As ciências têm dupla função nesta mostra. Como criadores
de modelos de conhecimento, que dependem das imagens e dos efeitos estéticos,
necessitando de elementos mensuráveis, e como criadores de um pensamento, que
precisa sempre se auto contrariar.
A mostra se aventura a juntar estas esferas separadas: a
irracionalidade com a racionalidade, os espíritos com o espírito, a poesia com
a politica.
Abrangendo as linguagens clássicas como a escultura, a
instalação, a performance, a pesquisa, a pintura, a fotografia, o filme, bem
como linguagens novas como textos e trabalhos baseados no áudio, assim como
outros experimentos no campo da estética, arte, política, literatura, ciência e
ecologia. A hibridação causada pela convergência dos meios como cinema, vídeo e
instalação, cinema expandido, vídeo instalações que se somam às ações
performáticas, resulta em ambientes especiais, de maior impacto ao espectador. Nisto
se inclui recentes estudos sobre a ‘gameficação’ da arte, dos processos
generativos e de mídias locativas. Lá também estão representadas pesquisas sobre
o futuro da net ou da web art, cuja
incidência pleiteia dos meios computacionais a criação artística.
O Tema
Esta 13ª edição da dOCUMENTA
tem como tema principal ”colapso e
recuperação”.
Mesmo com a Curadora Carolyn Cristov-Bakargiev dizendo”..eu
não tenho conceito..”,(2), se mostram
conceitos centrais como a ecologia e a sustentabilidade. Associa a Arte
à Natureza, sugerindo que Arte é Natureza. Os contextos e poéticas apelam a
dimensões mais humanísticas. Carolyn Cristov-Bakargiev se refere muito a Beuys,
um nome consagrado em outras edições da dOCUMENTA(13), e dá um passo adiante
derrubando barreiras intelectuais e abrindo novas perspectivas mostrando a extensão
das possibilidades do mundo artístico contemporâneo.
Para a curadora, a dOCUMENTA(13)é uma forma de pesquisa e
dedicação a materiais. Sua disposição intuitiva corresponde à dos artistas com os
quais ela colabora. Desta forma a documenta virou um palco no qual ideias sobre
a vida estão sendo questionadas.
“A dOCUMENTA(13)dedica-se
à pesquisa artística e às formas da imaginação, engajamento, matéria, coisas, incorporações
para descobrir o vivo ativo; isso acontece em conexão com a teoria, sem se subordinar
a ela. São ares onde o político está inseparável de um pacto sensual energético
e voltado ao mundo entre a pesquisa atual nos variados campos científicos e
artísticos e outras descobertas, tanto históricas como contemporâneas. Esta
edição está motivada por uma visão holística, não logocêntrica, na qual a
crença no crescimento econômico está sendo minada. Esta visão compartilha e respeita
as formas e as práticas do saber de todos os produtores, vivos e não vivos, do
mundo, incluindo o homem.” (Carolyn
Christov-Bakargiev, curadora da dOCUMENTA(13).(3)

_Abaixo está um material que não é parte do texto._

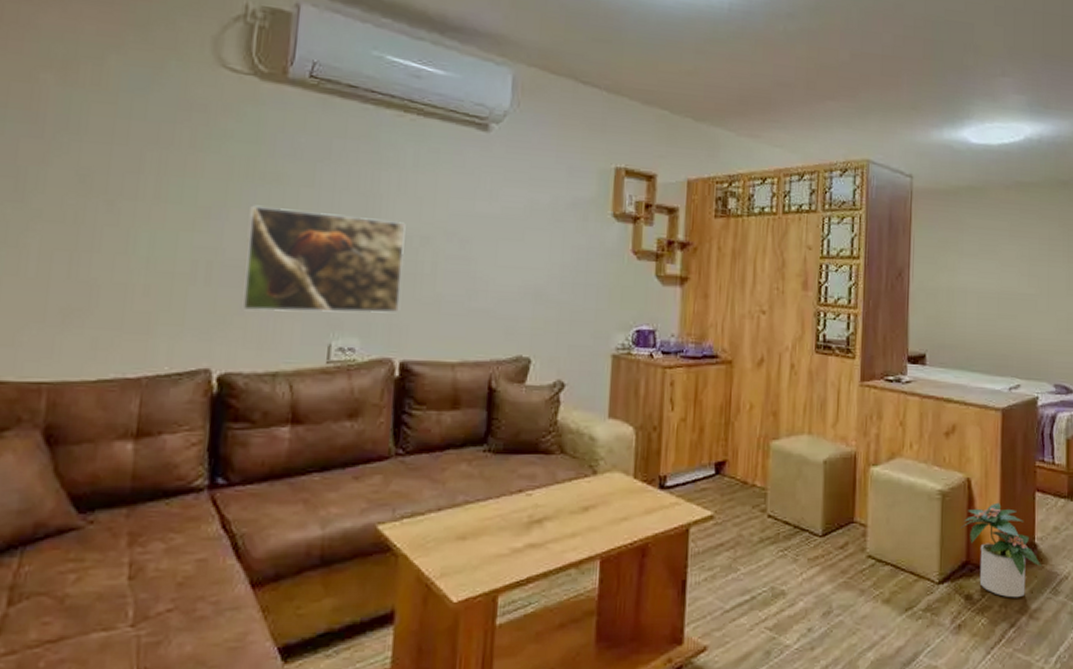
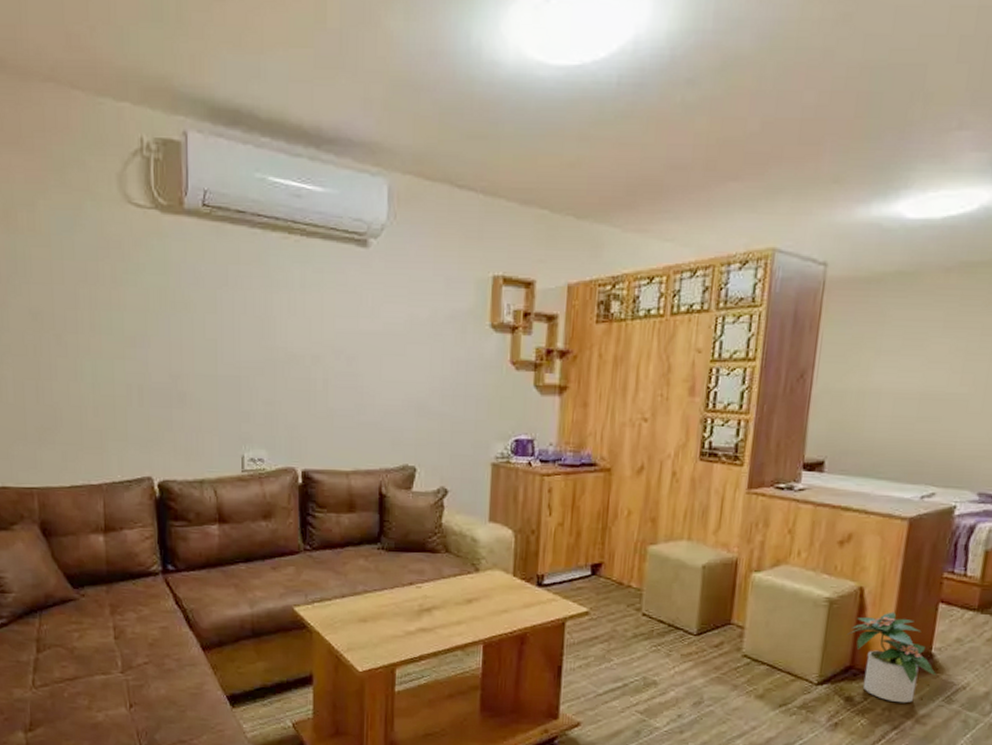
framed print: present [240,205,406,314] -> none [165,333,299,428]

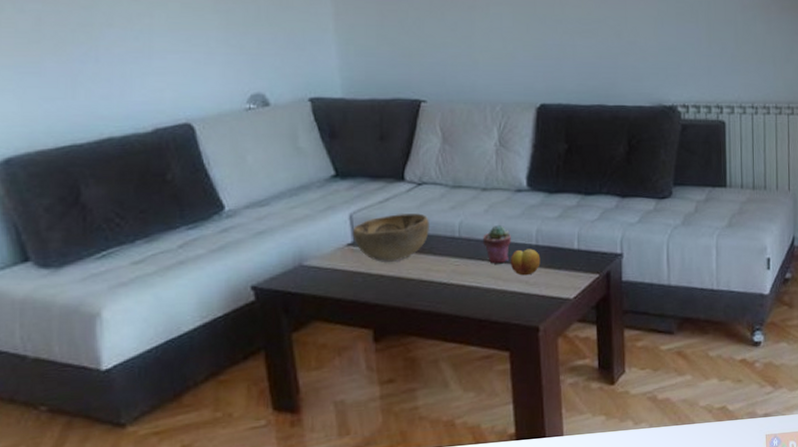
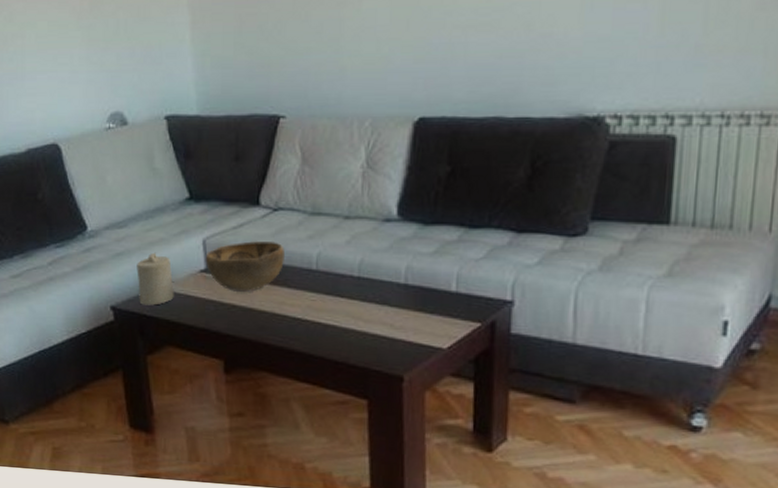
candle: none [280,229,321,282] -> present [137,252,174,306]
potted succulent: present [482,225,511,264] -> none [342,259,375,302]
fruit: present [510,249,541,276] -> none [373,287,409,318]

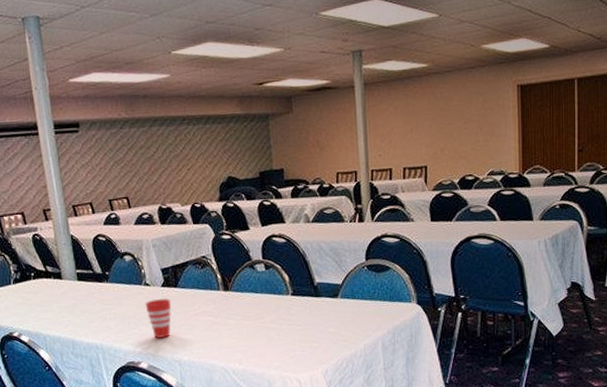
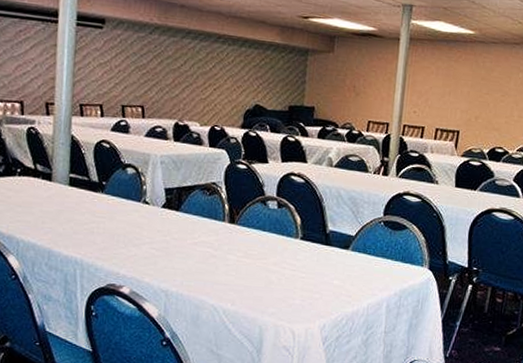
cup: present [145,298,172,338] -> none [139,220,170,263]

Especialmente este último ponto gerou muita polemica, com
a valorização dos animais como seres, simbolicamente o cão, para o qual havia
obras como o playground canino, ou o habitat de dois cães de Pierre Huyghe. A
intenção disso era ampliar o olhar das pessoas, criar novas perspectivas para
todas as criaturas vivas do mundo, dando a chance de adotar o ponto de vista
dos não seres humanos, ‘expandindo’ mais uma vez ‘o mundo da arte’.
Os
lugares
Também
aqui o entendimento de “localidade” de uma mostra, o significado de local, que
faz todo sentido nestes tempos da globalização, está sendo expandido. A dOCUMENTA(13)
vira um grande dispositivo. Ao lado dos
lugares principais tradicionais da documenta em Kassel, o Fridricianeum, o hall
da documenta, a galeria nova – os espaços museais e os “White cubes” – a
documenta13 também acontece numa variedade de outros espaços que representam
diferentes áreas e realidades físicas, psicológicas, históricas e culturais.
Ela acontece em espaços que estão dedicados à historia da natureza e da
técnica, como o Ottoneum e a Orangerie.
Neste contexto, fora dos salões está o parque “Karlsaue
“, de grande importância. Para a dOCUMENTA(13), foram colocadas mais de 30
pequenas casas de madeira com trabalhos artísticos, com um acesso não tão fácil
como o da sala de um museu com as obras lado a lado. No parque o espectador tem que “conquistar”,
“achar” a arte. Ele tem que desacelerar e “estar no aqui e agora”, ligado ao seu
redor, porque a arte pode estar escondida em qualquer lugar... No parque parece
que se unem a natureza, a arte e a realidade da vida.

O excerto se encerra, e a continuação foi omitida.